> **Given instruction**: Quote the part of the records that opens with the line containing "region: Sao Paulo" and runs through the end of the records. Leave the pictures out of your answer.

(begin)

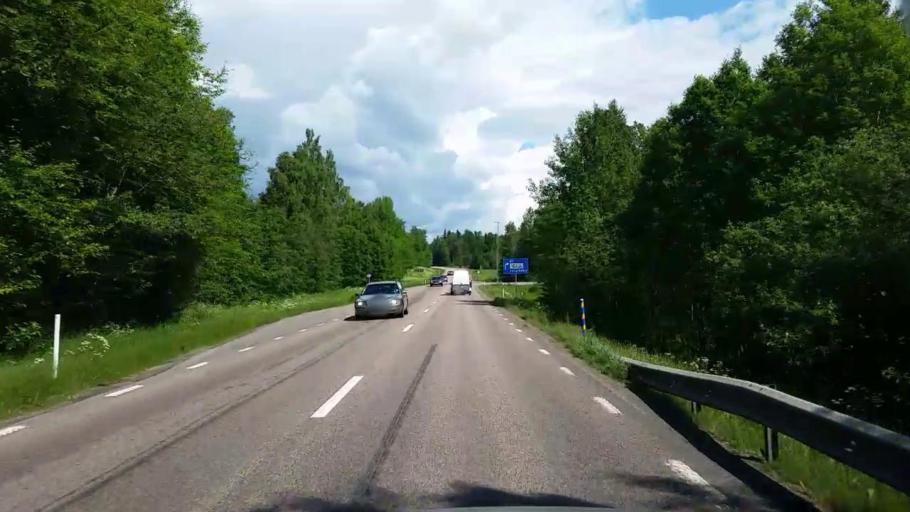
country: SE
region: Dalarna
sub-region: Avesta Kommun
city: Avesta
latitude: 60.1649
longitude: 16.2732
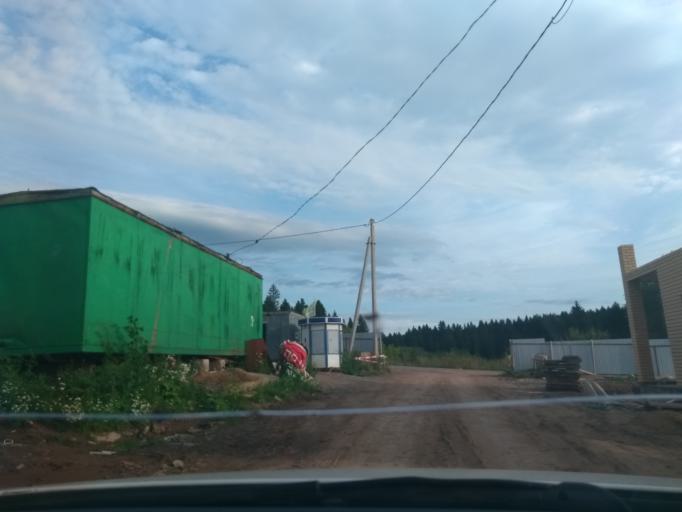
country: RU
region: Perm
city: Perm
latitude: 57.9985
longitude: 56.3221
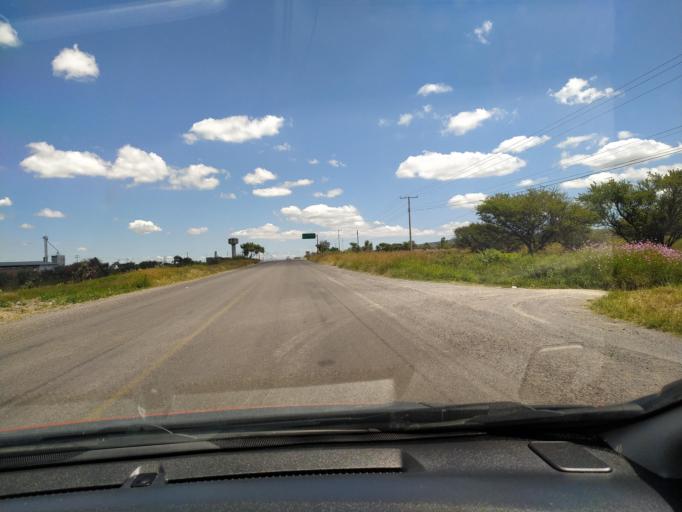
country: MX
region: Jalisco
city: San Diego de Alejandria
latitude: 21.0049
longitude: -101.9790
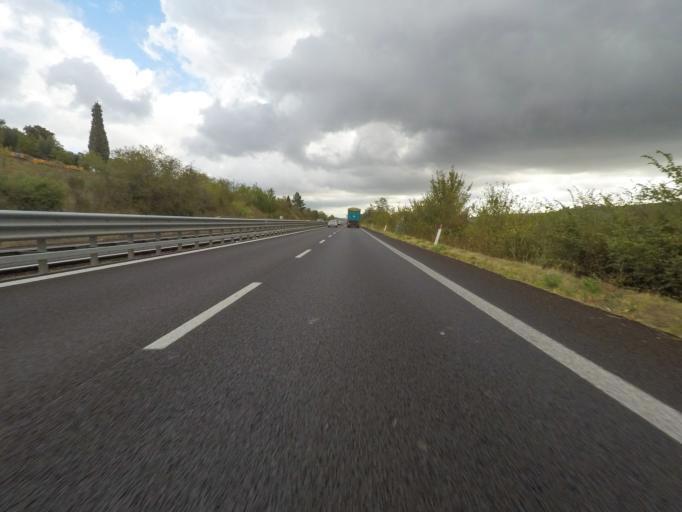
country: IT
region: Tuscany
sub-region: Provincia di Siena
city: Arbia
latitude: 43.3065
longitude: 11.4414
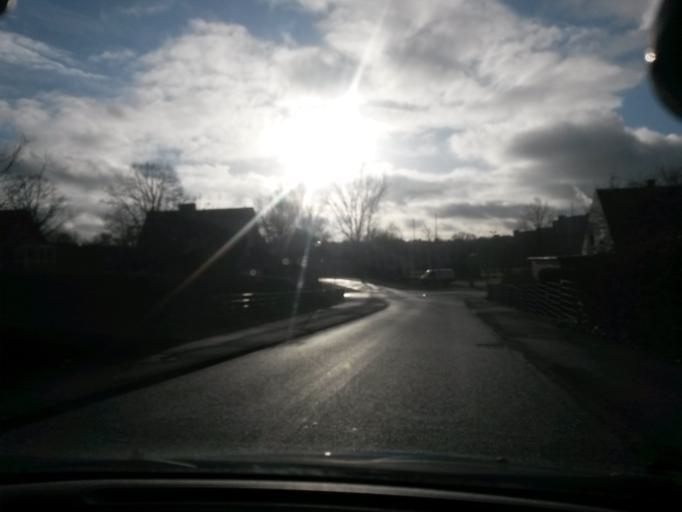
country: DE
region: Lower Saxony
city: Lueneburg
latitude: 53.2423
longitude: 10.4413
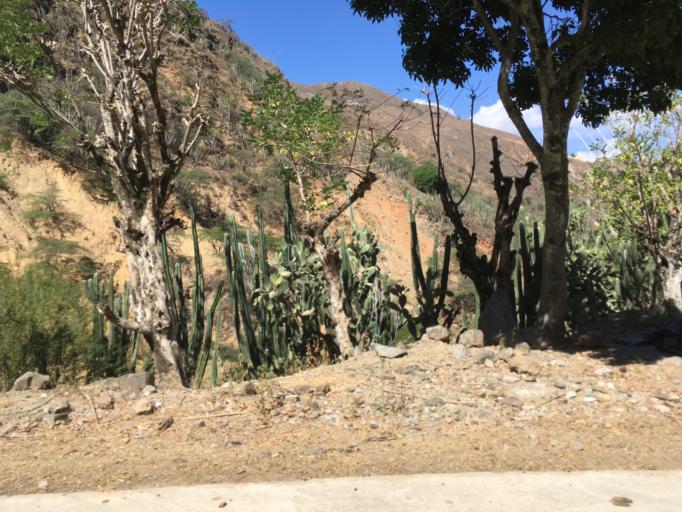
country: CO
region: Santander
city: Aratoca
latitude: 6.7718
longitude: -72.9935
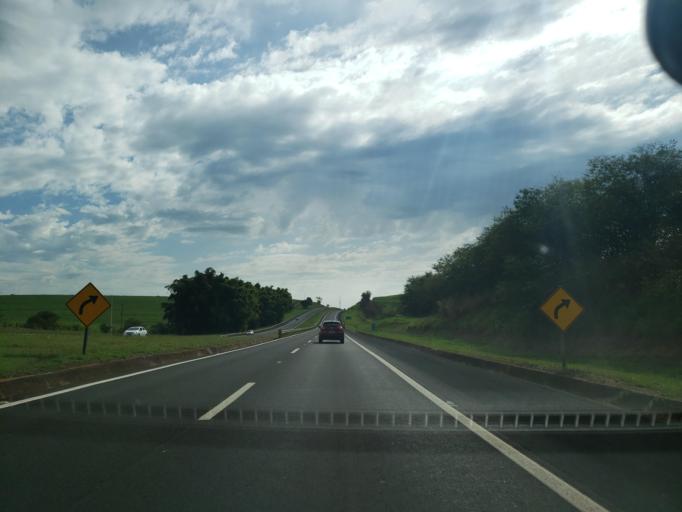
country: BR
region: Sao Paulo
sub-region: Cafelandia
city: Cafelandia
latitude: -21.8008
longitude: -49.6402
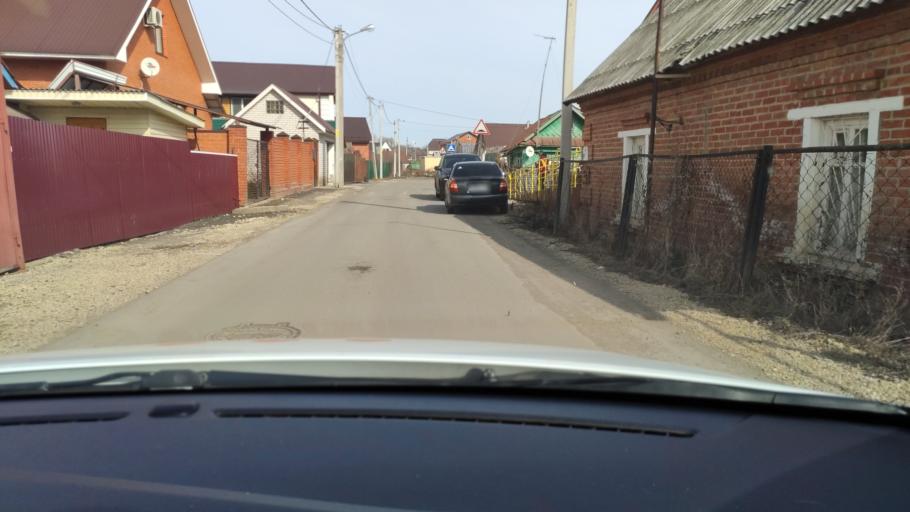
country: RU
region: Tatarstan
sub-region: Gorod Kazan'
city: Kazan
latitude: 55.7254
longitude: 49.1429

(end)

> **Solution to this task**:
region: Sao Paulo
sub-region: Cafelandia
city: Cafelandia
latitude: -21.8008
longitude: -49.6402
country: RU
region: Tatarstan
sub-region: Gorod Kazan'
city: Kazan
latitude: 55.7254
longitude: 49.1429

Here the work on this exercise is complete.